"What it feels like to have paid employment."
We asked one of our employees what it was like having paid work after being on Centrelink for many years. Here is her response:
I have been on some sort of Centrelink payment since I was 15. I was an independent minor on youth allowance, covering my own expenses and responsible for my own budget.
And for the first time ever I can imagine what it might be like to not rely on a service that feels actively hostile to pay for rent and groceries.
I might even be able to buy nice things or look after myself without feeling like “I am wasting taxpayer’s money.”
I might not have to stress that because I didn’t get an appointment message I might not get paid that fortnight.
I don’t have to worry that covering my expenses depends on how nice a phone representative is feeling if something has gone wrong.
I don’t have to feel like a statistic quoted when people are complaining about generational Centrelink reliance (my mother having been on a disability payment since I can remember).

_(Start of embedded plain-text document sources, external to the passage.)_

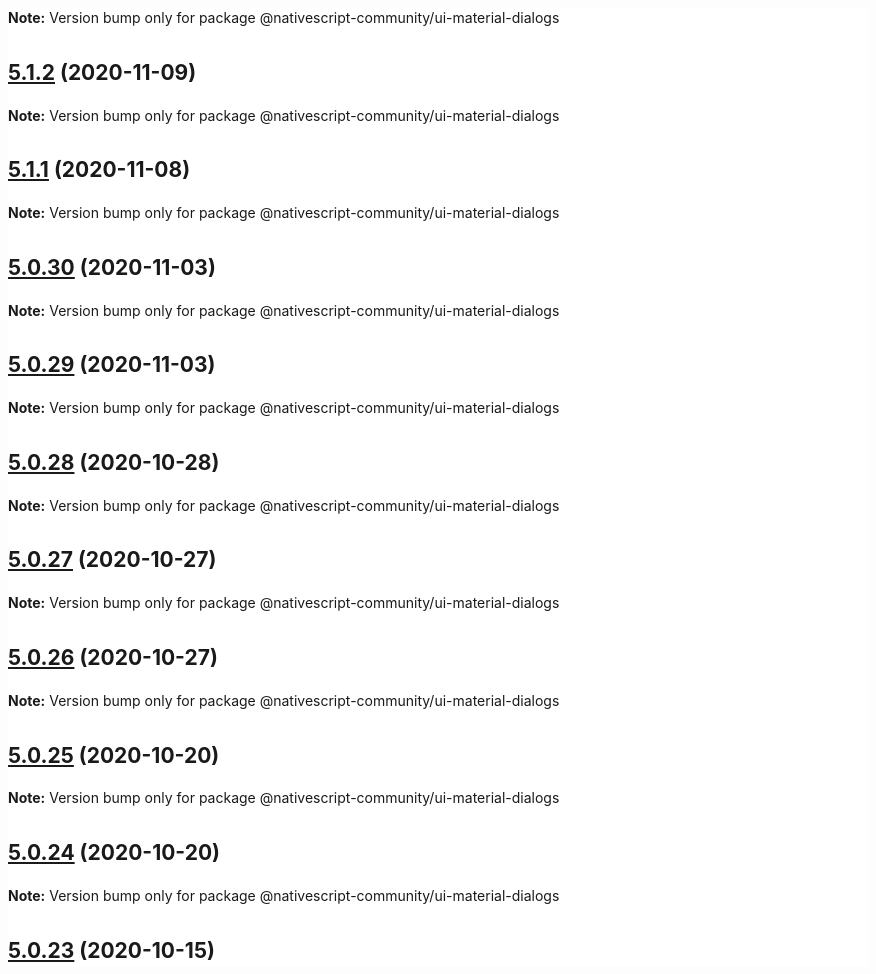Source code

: **Note:** Version bump only for package @nativescript-community/ui-material-dialogs

## [5.1.2](https://github.com/nativescript-community/ui-material-components/compare/v5.1.1...v5.1.2) (2020-11-09)

**Note:** Version bump only for package @nativescript-community/ui-material-dialogs

## [5.1.1](https://github.com/nativescript-community/ui-material-components/compare/v5.1.0...v5.1.1) (2020-11-08)

**Note:** Version bump only for package @nativescript-community/ui-material-dialogs

## [5.0.30](https://github.com/nativescript-community/ui-material-components/compare/v5.0.29...v5.0.30) (2020-11-03)

**Note:** Version bump only for package @nativescript-community/ui-material-dialogs

## [5.0.29](https://github.com/nativescript-community/ui-material-components/compare/v5.0.28...v5.0.29) (2020-11-03)

**Note:** Version bump only for package @nativescript-community/ui-material-dialogs

## [5.0.28](https://github.com/nativescript-community/ui-material-components/compare/v5.0.27...v5.0.28) (2020-10-28)

**Note:** Version bump only for package @nativescript-community/ui-material-dialogs

## [5.0.27](https://github.com/nativescript-community/ui-material-components/compare/v5.0.26...v5.0.27) (2020-10-27)

**Note:** Version bump only for package @nativescript-community/ui-material-dialogs

## [5.0.26](https://github.com/nativescript-community/ui-material-components/compare/v5.0.25...v5.0.26) (2020-10-27)

**Note:** Version bump only for package @nativescript-community/ui-material-dialogs

## [5.0.25](https://github.com/nativescript-community/ui-material-components/compare/v5.0.24...v5.0.25) (2020-10-20)

**Note:** Version bump only for package @nativescript-community/ui-material-dialogs

## [5.0.24](https://github.com/nativescript-community/ui-material-components/compare/v5.0.23...v5.0.24) (2020-10-20)

**Note:** Version bump only for package @nativescript-community/ui-material-dialogs

## [5.0.23](https://github.com/nativescript-community/ui-material-components/compare/v5.0.22...v5.0.23) (2020-10-15)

I don’t have to feel like I am being blamed for screwing up so badly I ended up a waste of money.
It feels like I might get free of them breathing down my neck one day.
I don’t have to worry about being put on a cashless debit card where they get to control where I spend money (because obviously being unemployed means I have drug and alcohol problems). And the best way to treat drug and alcohol problems is definitely taking away people’s ability to make choices.
It’s an odd feeling. It’s scary but good. Because the paranoia of if I’ll get paid or not is what I am used to. I am used to stressing about every change of circumstances and how it might impact my payments. So even getting money from work felt scary. Still does. I am always waiting for the rug to be pulled out.
But maybe, I can sort of see there might be a time where I won’t be waiting for it anymore.